◆ Dataset entries

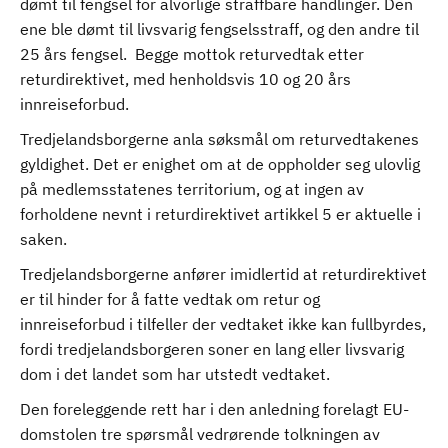
dømt til fengsel for alvorlige straffbare handlinger. Den
ene ble dømt til livsvarig fengselsstraff, og den andre til
25 års fengsel. Begge mottok returvedtak etter
returdirektivet, med henholdsvis 10 og 20 års
innreiseforbud.
Tredjelandsborgerne anla søksmål om returvedtakenes
gyldighet. Det er enighet om at de oppholder seg ulovlig
på medlemsstatenes territorium, og at ingen av
forholdene nevnt i returdirektivet artikkel 5 er aktuelle i
saken.
Tredjelandsborgerne anfører imidlertid at returdirektivet
er til hinder for å fatte vedtak om retur og
innreiseforbud i tilfeller der vedtaket ikke kan fullbyrdes,
fordi tredjelandsborgeren soner en lang eller livsvarig
dom i det landet som har utstedt vedtaket.
Den foreleggende rett har i den anledning forelagt EU-
domstolen tre spørsmål vedrørende tolkningen av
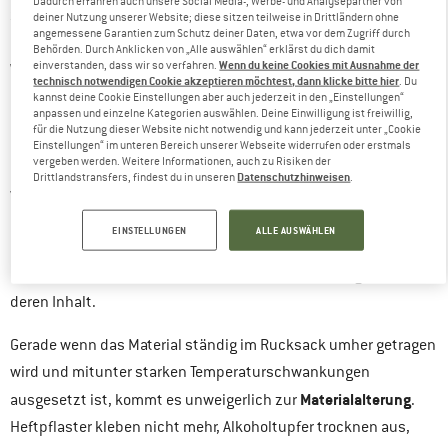
Dadurch erfahren auch unsere Social Media-, Werbe- und Analysepartner von
Stephan in seinem Blogbeitrag „
Rucksackapotheke für die
deiner Nutzung unserer Website; diese sitzen teilweise in Drittländern ohne
angemessene Garantien zum Schutz deiner Daten, etwa vor dem Zugriff durch
Erste Hilfe
“ einmal ein paar weiterführende Gedanken gemacht.
Behörden. Durch Anklicken von „Alle auswählen“ erklärst du dich damit
Wenn du keine Cookies mit Ausnahme der
einverstanden, dass wir so verfahren.
Wer also genau wissen will, worauf es bei der Anschaffung eines
technisch notwendigen Cookie akzeptieren möchtest, dann klicke bitte hier
. Du
neuen Erste-Hilfe-Beutels ankommt, der ist bei diesem
kannst deine Cookie Einstellungen aber auch jederzeit in den „Einstellungen“
anpassen und einzelne Kategorien auswählen. Deine Einwilligung ist freiwillig,
Blogbeitrag genau richtig.
für die Nutzung dieser Website nicht notwendig und kann jederzeit unter „Cookie
Einstellungen“ im unteren Bereich unserer Webseite widerrufen oder erstmals
vergeben werden. Weitere Informationen, auch zu Risiken der
Doch auch wenn der Erste-Hilfe-Beutel gezielt ausgewählt
Datenschutzhinweisen
Drittlandstransfers, findest du in unseren
.
wurde und optimal auf die persönlichen Bedürfnisse
abgestimmt ist, lohnt es sich ihm hin und wieder ein bisschen
EINSTELLUNGEN
ALLE AUSWÄHLEN
Liebe zukommen zu lassen. Denn gerade alte Verbandstaschen
und -kästen leiden mit der Zeit erheblich, beziehungsweise
deren Inhalt.
Gerade wenn das Material ständig im Rucksack umher getragen
wird und mitunter starken Temperaturschwankungen
Materialalterung
ausgesetzt ist, kommt es unweigerlich zur
.
Heftpflaster kleben nicht mehr, Alkoholtupfer trocknen aus,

◆ Written task
Pull every line containing "Blogbeitrag" out of the data above.

◆ Your solution
Stephan in seinem Blogbeitrag „
Blogbeitrag genau richtig.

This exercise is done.